Thank you for writing. I have heard from many Americans about the concerns of working men and women, and I appreciate your perspective.
Since our Nation's founding, we have relied on the firm resolve and commitment of working Americans. These men and women are the backbone of our communities and power the engine of our economy.
Workers have not always possessed the same rights and benefits many enjoy today. But throughout our history, hardworking individuals have joined together to exercise their right to a voice in the workplace. Through these efforts, the labor movement has improved the lives of countless working Americans and their families by representing their views and advocating for better wages and safe, fair working conditions. Over time, this work has helped lay the cornerstones of middle-class security--the 40-hour workweek and weekends, paid leave and pensions, the minimum wage and health insurance, and Social Security and Medicare. As we support the groundbreaking contributions of the American workers who have built our country and brightened our tomorrow, we must continue to protect the role and rights of workers in our national life, including their right to collective bargaining.

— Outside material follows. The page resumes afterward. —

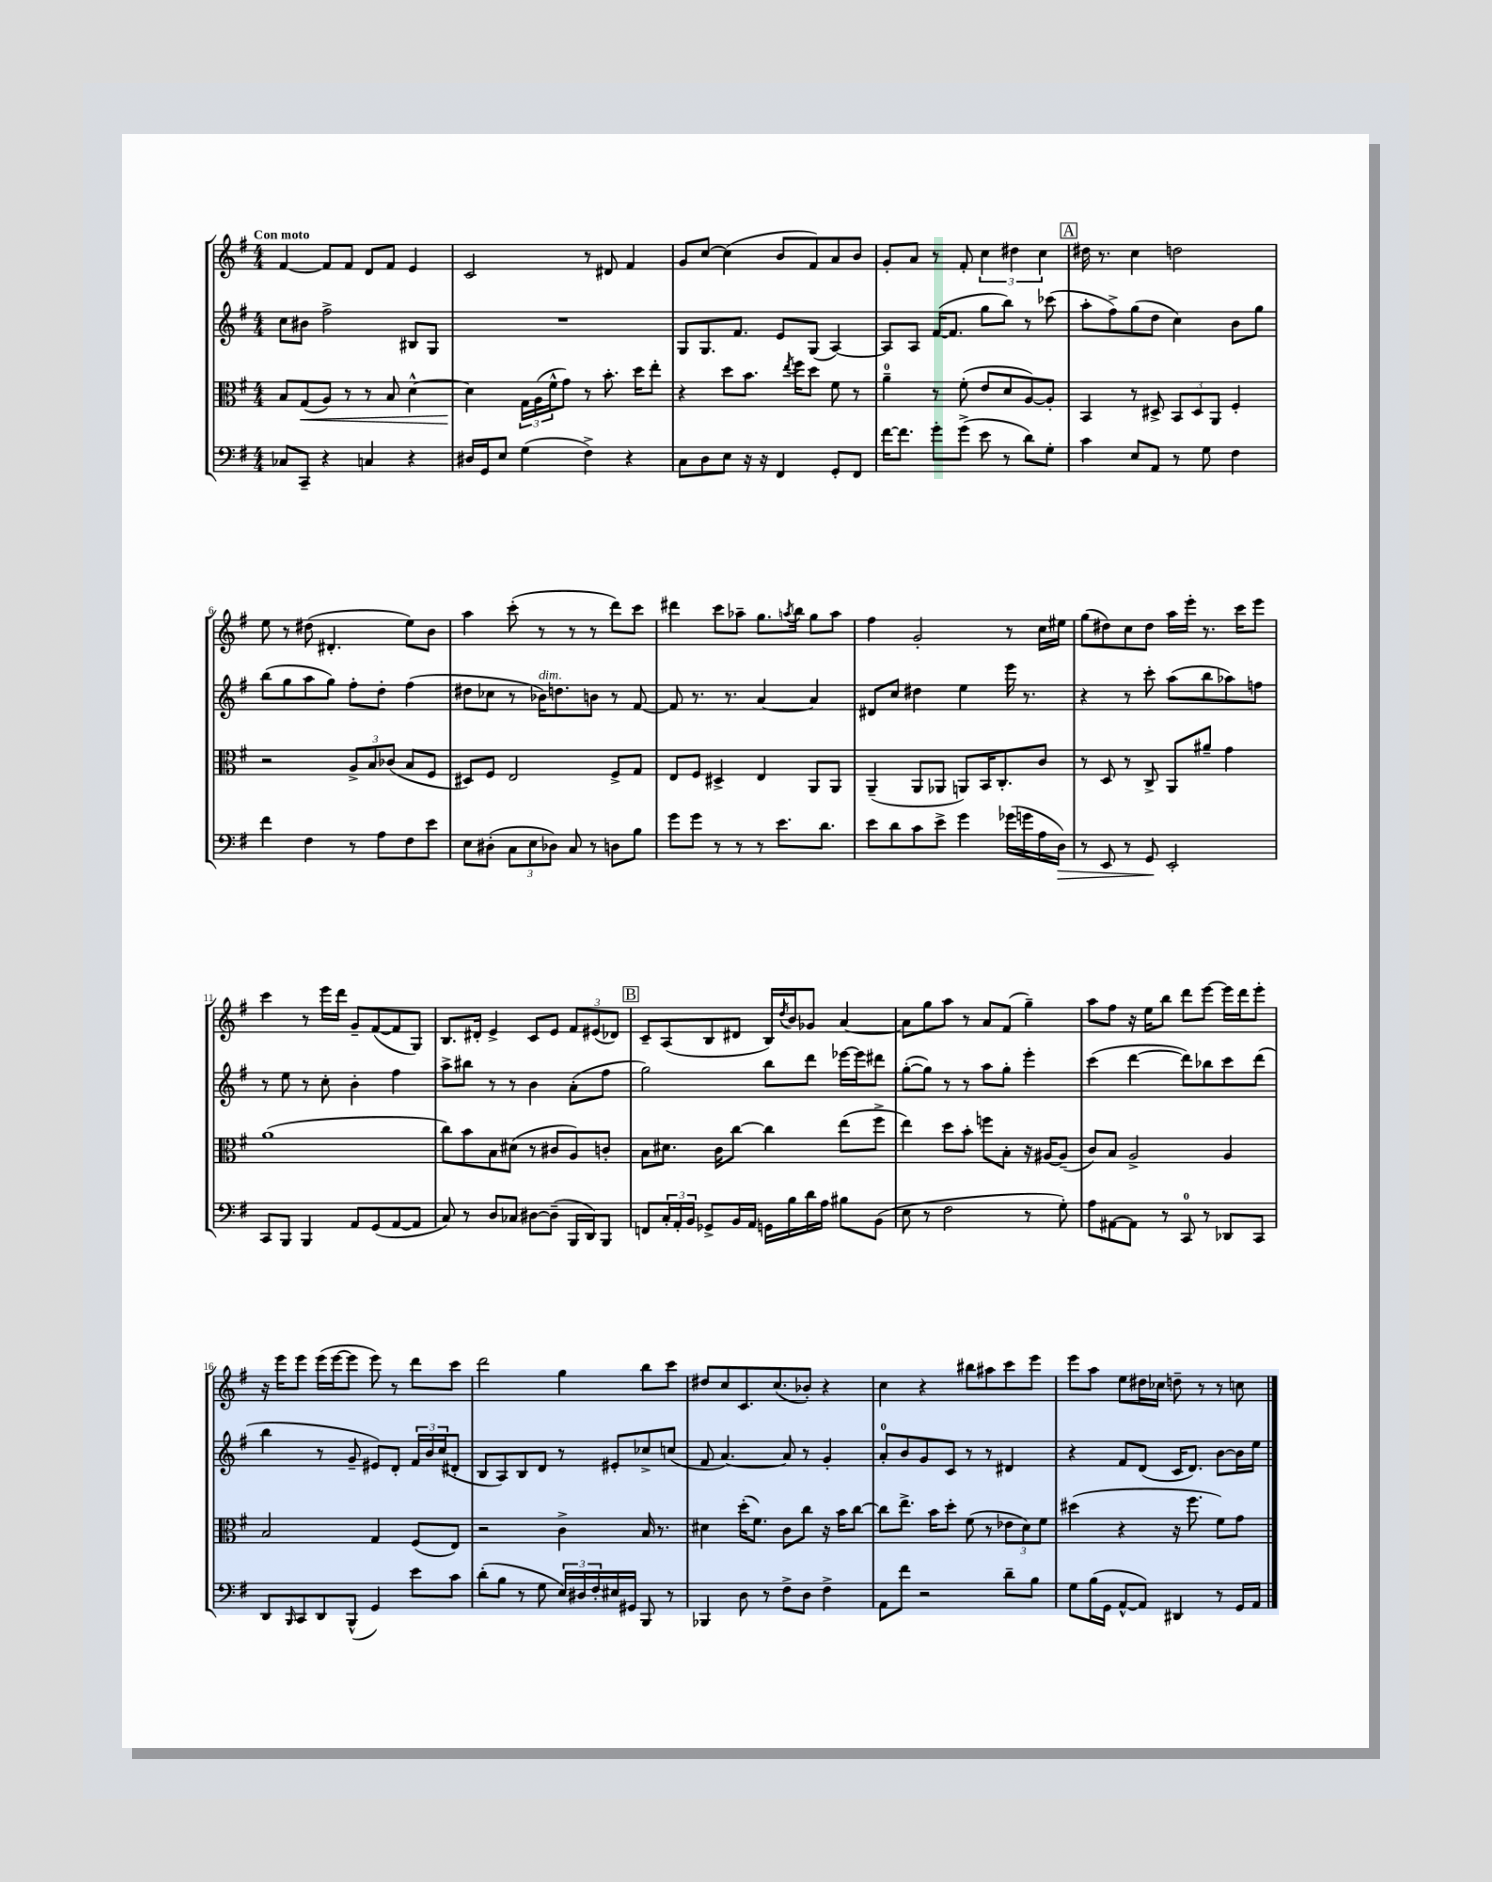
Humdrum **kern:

Every day, hard-working men and women across America prove that, even in difficult times, our Nation is still home to the most innovative, dynamic, and talented workers in the world. Generations of working people have built our Nation--from our highways and skylines to the goods and services driving us in the 21st century. My Administration remains committed to supporting their efforts in moving our economy forward.
Thank you, again, for writing. I encourage you to read more about my Administration's approach to this complex issue and other critical matters at www.WhiteHouse.gov.
David Macaray, an LA playwright and author ("It's Never Been Easy: Essays on Modern Labor," 2nd edition), is a former union rep.